"Il Matrimonio in Giappone"

"The Wedding in Japan"

(Kenjiro)

Ladies and gentlemen, I am very glad to see you again.

When I came to Italy with my friends last year, all of you welcomed us, and I felt very happy.

It is very kind of you to come again tonight to listen to us.

We would like to express my sincere gratitude.

This time I am accompanied with my wife Kaori.

We got married in February, last month, and this travel is our honeymoon.

In Japan, there is a standard mode of wedding which most people follow.

It is quite different from yours in Europe.

According to the Japanese civil law, marriage can be realized only by the will of the persons themselves.But, as for the wedding, it is almost impossible that the bridegroom and bride decide everything.They have to take into consideration the wishes of their parents,and sometimes those of relatives.

For example, the requests of the parents are like these;"Put on more splendid dress at the ceremony!""What kind of dishes will you serve at the reception?These? Really? Oh, No. They look poor.

You must prepare much more gorgeous dinner.Don't forget melon as dessert!"

Their requests are likely to be costly.

I understand that the parents wish the gorgeousness since they love their sons and daughters.

But it cannot be denied that their requests arise from a little pretense; some of them wish to demonstrate the riches of their families.

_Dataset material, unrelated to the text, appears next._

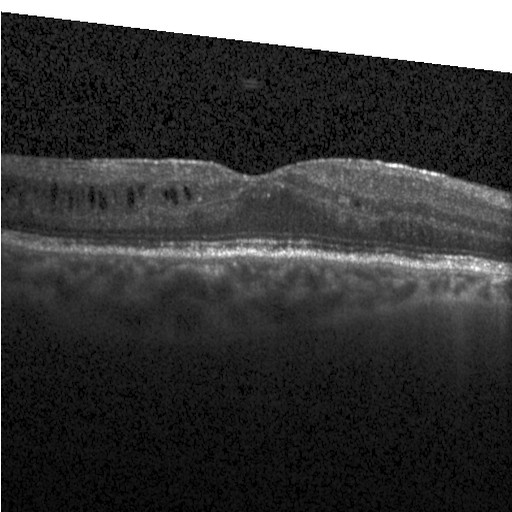

Acquired on a Heidelberg Spectralis; OCT B-scan — OCT finding: DME.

The result of their pretense is here.This figure shows the average costs that Japanese people

pay for marriage.

(Figure)

The average costs in total amount to 7,942,000 yen. It is about 113,500,000 lire.

What do you think of it?

In Japan, a graduate of a university at the age of 22 is paid about 200,000yen(2,860,000 lire) per month at the start.

Compared with the salary, the costs for marriage seem sky-high.

Looking at this figure, you could understand why they can afford such high expenses.

The parents bear 40 per cent of the total costs while the bridegroom and bride themselves pay only 30 per cent.

You may think it is childish to receive such financial support from the parents.

But if a marrying couple rejects the support, they may be blamed for being undutiful to their parents.

In Japan, undutifulness is still thought to be one of the greatest immoralities.

It is natural that couples want to realize their parents' wishes, a gorgeous wedding.

Therefore they tend to accept the financial support.

Otherwise it would be impossible to act up to expectations of the parents.

There is another reason why the parents offer the support.

In some rural areas, an old custom is still alive.They have to obey it.

The old custom requires many many money-consuming things.In those areas no one could get married without the parents' support.

This tendency in Japan is now changing.Some couples bear most of the marriage costs and do not rely on their parents anymore for the big support.They can do it by making their wedding simple.This change is remarkable especially in cities where few people stick to the old customs.

As for our wedding, we chose a simple and uncostly way.

Our total costs are about half of the average.

Now I am going to show you some photos of our wedding.

These are the costumes we put on at the wedding ceremony.

They are categorized in "Kimono", Japanese traditional clothes.The origin of these wedding costumes is traced back to the Edo era (1606-1868).

Look at my costume. This used be a general formal suit for men in the Edo era.

This style was not limited to weddings.Even in these days the elderly people often put on a costume of this style when they attend a ceremony.

This black jacket is called "haori".You can see white marks near the shoulders.They are marks representing the family line.They are remains of the feudal custom that people used to think much of familiy lines.The trousers are called "hakama".They are long and wide culottes rather than trousers.This stripe pattern is traditional.

Now Kaori is going to explain her costume.

(Kaori)

My costume is called "Shiro-muku".I wore three kimono one over another.The outer one is called "ucikake" made of silk with fine embroidery.

The white symbolizes purity of the bride's heart.

Women never wear shiro-muku for another ceremony.

It is used only for weddings in contrast to "haori" and "hakama".The headgear is called "wata-boshi" which means headgear of cotton.

Originally wata-boshi was designed for the cold weather, but it was diverted to the headgear of brides.

In this photograph, you can see my face clearly.

But long ago faces of brides used to be completely hidden by wata-boshi in order to emphasize modesty, the greatest morality of women in those days.

Ladies here may be interested in the make-up of the bride. Look at this photograph.

I was made up whiter than usual.

The rouge is not pure-red but vermilion.

This is the traditional color of Japanese rouge.

The shape of lips is characteristic.

Under the white headgear I wore a wig with silver ornaments.

Many Japanese girls have yearned for the bride costume since their childhood.

But in reality I was suffering from tightness of kimono and heaviness of the wig.

Besides, it was impossible to go to a rest room with such a heavy costume.

(Kenjiro)

She said that she never wanted to wear the costume again.

Sure.

Kaori, you don't have to marry twice in your life!